Skradziono portret Putina, wiejski klub sparaliżowany
We wsi Naryszkino w obwodzie penzeńskim w Rosji okradziono miejscowy klub. Złoczyńców nie skusiła jednak droga aparatura muzyczna, lecz portret rosyjskiego prezydenta. Miejscowe władze dopatrują się w kradzieży motywów politycznych. Praca klubu jest sparaliżowana.
22.03.2007 | aktual.: 22.03.2007 21:50
Pragnący zachować anonimowość miejscowy urzędnik powiedział dziennikowi "Nowyje Izwiestija", że jest oczywiste, że kradzieży "nie dokonali psotni chłopcy" i że sprawa ta "wygląda znacznie poważniej".

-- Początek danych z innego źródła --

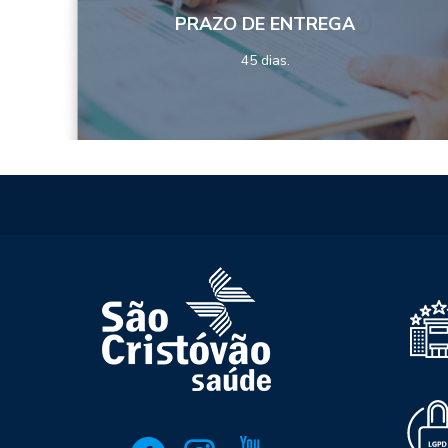
PRAZO DE ENTREGA
45 dias.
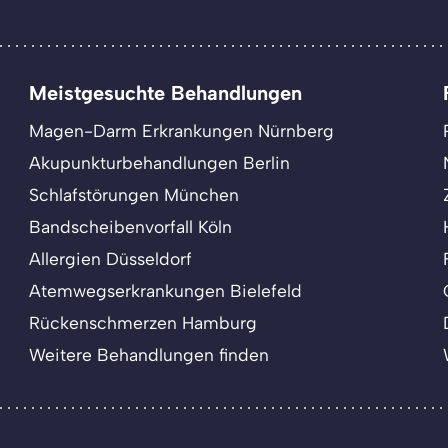
Meistgesuchte Behandlungen
Magen-Darm Erkrankungen Nürnberg
Akupunkturbehandlungen Berlin
Schlafstörungen München
Bandscheibenvorfall Köln
Allergien Düsseldorf
Atemwegserkrankungen Bielefeld
Rückenschmerzen Hamburg
Weitere Behandlungen finden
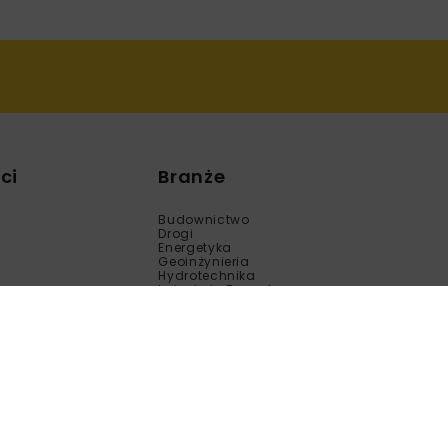
ci
Branże
Budownictwo
Drogi
Energetyka
Geoinżynieria
Hydrotechnika
Inżynieria Bezwykopowa
Kolej
Mosty
Tunele
Wod-Kan
Motoryzacja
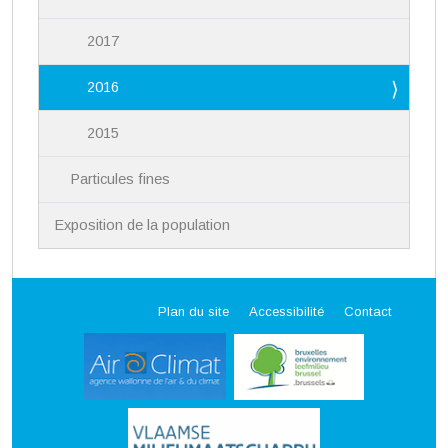
2017
2016
2015
Particules fines
Exposition de la population
Plan du site
Accessibilité
Contact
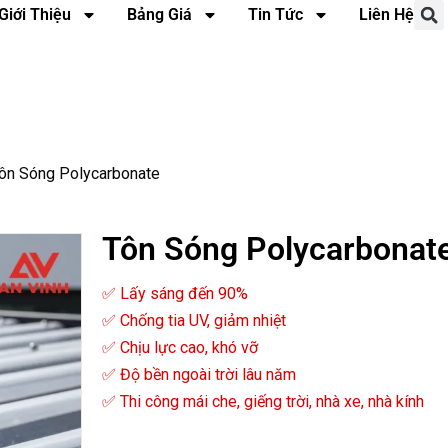
Giới Thiệu
Bảng Giá
Tin Tức
Liên Hệ
ôn Sóng Polycarbonate
Tôn Sóng Polycarbonat
✅ Lấy sáng đến 90%
✅ Chống tia UV, giảm nhiệt
✅ Chịu lực cao, khó vỡ
✅ Độ bền ngoài trời lâu năm
✅ Thi công mái che, giếng trời, nhà xe, nhà kính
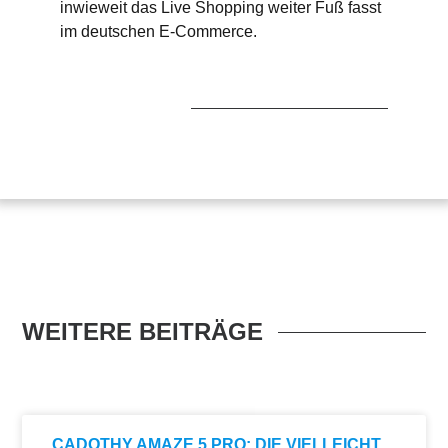
inwieweit das Live Shopping weiter Fuß fasst
im deutschen E-Commerce.
WEITERE BEITRÄGE
CADOTHY AMAZE 5 PRO: DIE VIELLEICHT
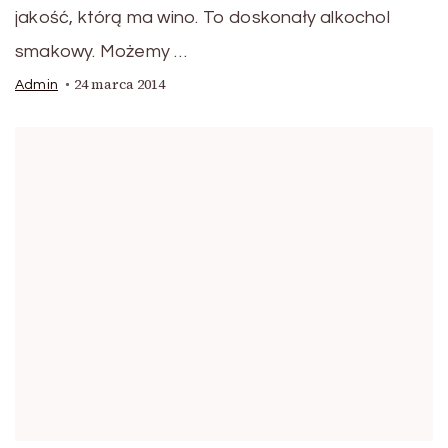
jakość, którą ma wino. To doskonały alkochol
smakowy. Możemy …
24 marca 2014
Admin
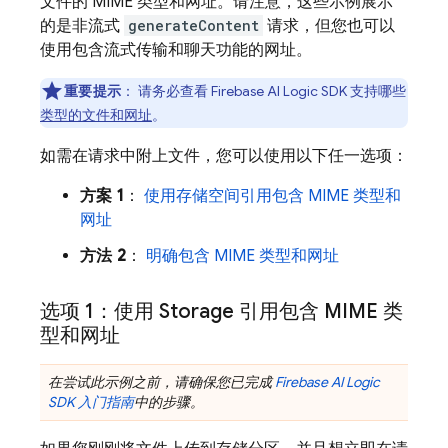
文件的 MIME 类型和网址。请注意，这些示例展示
的是非流式
generateContent
请求，但您也可以
使用包含流式传输和聊天功能的网址。
重要提示
：
请务必查看
Firebase AI Logic
SDK 支持哪些
类型的文件和网址
。
如需在请求中附上文件，您可以使用以下任一选项：
方案 1
：
使用存储空间引用包含 MIME 类型和
网址
方法 2
：
明确包含 MIME 类型和网址
选项 1：使用 Storage 引用包含 MIME 类
型和网址
在尝试此示例之前，请确保您已完成
Firebase AI Logic
SDK 入门指南
中的步骤。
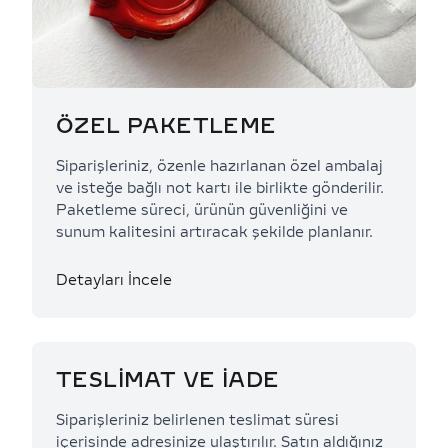
ÖZEL PAKETLEME
Siparişleriniz, özenle hazırlanan özel ambalaj
ve isteğe bağlı not kartı ile birlikte gönderilir.
Paketleme süreci, ürünün güvenliğini ve
sunum kalitesini artıracak şekilde planlanır.
Detayları İncele
TESLİMAT VE İADE
Siparişleriniz belirlenen teslimat süresi
içerisinde adresinize ulaştırılır. Satın aldığınız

W wiejskim klubie nie mogą się jeszcze otrząsnąć po kradzieży. Nie możemy uwierzyć, że ktoś mógł podnieść rękę ma Władimira Władimirowicza - mówi dyrektor klubu Olga Łastoczkina. To przecież najzwyklejszy portret, można go kupić w każdej księgarni za 200-300 rubli - dodaje.
Klub jest główną instytucją kulturalną we wsi Naryszkino. Tu odbywają się koncerty, dyskoteki, zebrania i wszelkie uroczystości rocznicowe. Brak portretu Władimira Putina całkowicie sparaliżował pracę klubu.
Tutejsze władze, jak pisze dziennik, charakteryzuje wyjątkowa poprawność polityczna. Mówią, że gdy ludzie przyjdą do klubu na koncert i zobaczą, że portret Putina zniknął ze ściany, mogą pomyśleć, że stosunek władz do prezydenta uległ zmianie.
Podobno podjęto decyzję o zakupie nowego portretu.
Milicja bezskutecznie szuka złodzieja lub złodziei, którym grozi do pięciu lat więzienia za rabunek z wtargnięciem.